3.2. Whole-Rock Geochemical Analyses

Whole-rock major and trace element determination was conducted at the Analytical Laboratory of Beijing Research Institute of Uranium Geology (BRIUG) using X-ray fluorescence (XRF) spectrometry and inductively coupled plasma–mass spectrometry (ICP–MS), respectively. For the major elements, the standard sample was AB104L, with uncertainties of less than 5% [51]. The analytical precision for the trace elements was less than 3% RSD (relative standard deviation). The G2 and GSR-1 standards were used as reference materials.

3.3. LA–ICP–MS Zircon U–Pb Dating

The zircon U–Pb analyses were conducted on the NWR 193 UC laser ablation–ICP–MS (LA–ICP–MS) instrument at the Laboratory of Mineral/Inclusion Microanalysis, Institute of Geology, Chinese Academy of Geological Sciences (CAGS). The mass spectrometer that was used was an Agilent 7900 inductively coupled plasma mass spectrometer (Agilent, Palo Alto, CA, USA). The spot size was 32 μm with a 5 Hz laser and 2 J/cm² energy density. The Isoplot 3.0 program was used for age calculation and diagraming [52]. The Iolite program was used for data processing [53], with zircon 91,500 and GJ-1as the standard. The standards were run between every 10–12 samples. The analytical procedures were described in detail by Yu et al. (2019) [54].
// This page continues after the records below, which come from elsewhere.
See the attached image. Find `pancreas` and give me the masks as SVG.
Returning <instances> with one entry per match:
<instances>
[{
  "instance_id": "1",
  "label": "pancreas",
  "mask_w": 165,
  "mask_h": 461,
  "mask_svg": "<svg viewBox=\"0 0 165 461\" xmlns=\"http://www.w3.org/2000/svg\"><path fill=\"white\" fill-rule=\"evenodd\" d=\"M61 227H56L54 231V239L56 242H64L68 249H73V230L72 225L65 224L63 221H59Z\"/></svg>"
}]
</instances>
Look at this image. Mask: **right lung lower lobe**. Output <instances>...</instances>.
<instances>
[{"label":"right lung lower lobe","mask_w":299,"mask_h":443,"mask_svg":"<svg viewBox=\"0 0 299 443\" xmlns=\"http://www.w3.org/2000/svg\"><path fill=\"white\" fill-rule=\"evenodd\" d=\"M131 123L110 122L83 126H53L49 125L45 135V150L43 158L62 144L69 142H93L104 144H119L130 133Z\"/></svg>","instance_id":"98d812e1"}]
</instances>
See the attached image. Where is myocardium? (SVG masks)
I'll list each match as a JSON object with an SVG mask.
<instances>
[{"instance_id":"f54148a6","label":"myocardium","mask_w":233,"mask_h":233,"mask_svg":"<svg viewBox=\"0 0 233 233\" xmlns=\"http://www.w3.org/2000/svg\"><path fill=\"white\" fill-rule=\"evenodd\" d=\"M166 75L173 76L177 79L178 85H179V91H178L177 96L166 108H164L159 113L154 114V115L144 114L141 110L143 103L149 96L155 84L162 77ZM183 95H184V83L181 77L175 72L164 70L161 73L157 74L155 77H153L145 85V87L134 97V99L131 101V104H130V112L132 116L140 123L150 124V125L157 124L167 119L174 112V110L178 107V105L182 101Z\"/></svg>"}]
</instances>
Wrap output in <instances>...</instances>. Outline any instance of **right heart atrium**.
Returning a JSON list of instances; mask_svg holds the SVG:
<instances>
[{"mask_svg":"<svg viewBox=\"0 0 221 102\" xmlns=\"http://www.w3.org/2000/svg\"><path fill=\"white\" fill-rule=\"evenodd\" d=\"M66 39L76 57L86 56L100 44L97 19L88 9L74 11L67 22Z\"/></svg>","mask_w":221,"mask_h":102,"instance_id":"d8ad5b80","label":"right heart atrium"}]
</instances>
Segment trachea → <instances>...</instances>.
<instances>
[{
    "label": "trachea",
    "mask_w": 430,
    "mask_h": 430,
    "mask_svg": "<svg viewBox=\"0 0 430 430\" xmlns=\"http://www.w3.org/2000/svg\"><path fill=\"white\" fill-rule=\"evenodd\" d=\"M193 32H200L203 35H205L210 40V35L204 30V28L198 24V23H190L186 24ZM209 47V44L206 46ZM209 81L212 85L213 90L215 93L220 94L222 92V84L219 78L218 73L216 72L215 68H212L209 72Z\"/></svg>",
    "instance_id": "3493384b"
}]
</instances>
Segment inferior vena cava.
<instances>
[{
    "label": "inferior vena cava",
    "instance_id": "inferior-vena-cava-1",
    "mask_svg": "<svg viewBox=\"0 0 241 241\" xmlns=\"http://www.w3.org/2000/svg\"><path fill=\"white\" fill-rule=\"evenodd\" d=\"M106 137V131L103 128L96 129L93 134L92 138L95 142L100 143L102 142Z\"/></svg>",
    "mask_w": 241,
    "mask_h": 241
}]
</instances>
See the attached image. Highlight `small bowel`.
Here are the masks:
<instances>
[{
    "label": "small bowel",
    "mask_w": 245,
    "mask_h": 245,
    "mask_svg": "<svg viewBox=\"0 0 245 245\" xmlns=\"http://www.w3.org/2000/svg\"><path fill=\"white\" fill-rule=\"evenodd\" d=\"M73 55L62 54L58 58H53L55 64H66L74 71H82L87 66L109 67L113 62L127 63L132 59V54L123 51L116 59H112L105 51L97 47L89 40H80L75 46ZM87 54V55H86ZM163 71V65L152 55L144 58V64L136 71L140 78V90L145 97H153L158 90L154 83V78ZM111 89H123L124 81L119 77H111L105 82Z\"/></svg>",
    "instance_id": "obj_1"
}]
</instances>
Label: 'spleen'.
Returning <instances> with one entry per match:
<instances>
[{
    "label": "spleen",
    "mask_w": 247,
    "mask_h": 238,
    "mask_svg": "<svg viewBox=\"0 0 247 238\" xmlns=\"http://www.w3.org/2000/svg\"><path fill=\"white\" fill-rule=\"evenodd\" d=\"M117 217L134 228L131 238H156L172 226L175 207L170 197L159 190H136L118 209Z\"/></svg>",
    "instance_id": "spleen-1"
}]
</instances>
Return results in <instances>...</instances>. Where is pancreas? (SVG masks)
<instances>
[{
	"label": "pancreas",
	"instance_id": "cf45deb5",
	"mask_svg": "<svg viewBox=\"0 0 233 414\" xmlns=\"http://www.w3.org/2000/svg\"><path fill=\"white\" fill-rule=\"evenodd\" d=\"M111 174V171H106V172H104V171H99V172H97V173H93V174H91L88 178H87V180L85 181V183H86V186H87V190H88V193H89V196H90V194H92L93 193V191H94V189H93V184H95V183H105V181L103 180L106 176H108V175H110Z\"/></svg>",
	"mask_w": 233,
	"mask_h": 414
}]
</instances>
3.4. Fluid Inclusion Microthermometry and Laser Raman Microprobe (LRM) Analyses

The petrography and microthermometry of the fluid inclusions was completed in the Fluid Inclusion Laboratory of USTB. The instrument used for microthermometry was a Linkam THMS 600 cooling and heating stage with a temperature range of −196~+600 °C. The measurement accuracies for freezing and heating were ±0.1 °C and ±2 °C, respectively. An LRM analysis of the fluid inclusions was carried out at the Analytical Laboratory of BRIUG. The instrument that was used was a LabRAM HR800 Evolution high-resolution laser Raman spectrometer produced by the Horiba Jobin-Yvon Company of Longjumeau, France.

4. Results

4.1. Petrology and Mineralogy of Vein Dikes and Host Granite Porphyry

Based on field observations, the granite porphyry occurs as small stocks that intruded the granite (with zircon U-Pb ages of 144.8 to 139.8 Ma, [33]). The vein dikes hosted in the granite porphyry comprise aplite (Figure 3a,b) and pegmatitic to coarse-grained K-feldspar–quartz (Figure 3c). Vein dikes usually occur as veins (Figure 3a), irregular globes (Figure 3c), or dikes (Figure 3b) in granite porphyry. The pegmatitic quartz–(K-feldspar) comprises the center of the vein dike (Figure 3a) or occurs as veins or miarolitic cavities (Figure 3d) in the granite porphyry.

The granite porphyry is pink in color and has a massif structure and porphyritic texture (Figure 4a,b). The phenocrysts include K-feldspar and quartz, and the matrix is quartz, K-feldspar, plagioclase, and minor biotite (Figure 4a). The accessory minerals include allanite (Figure 4c), ilmenite, monazite, apatite, zircon, and rutile.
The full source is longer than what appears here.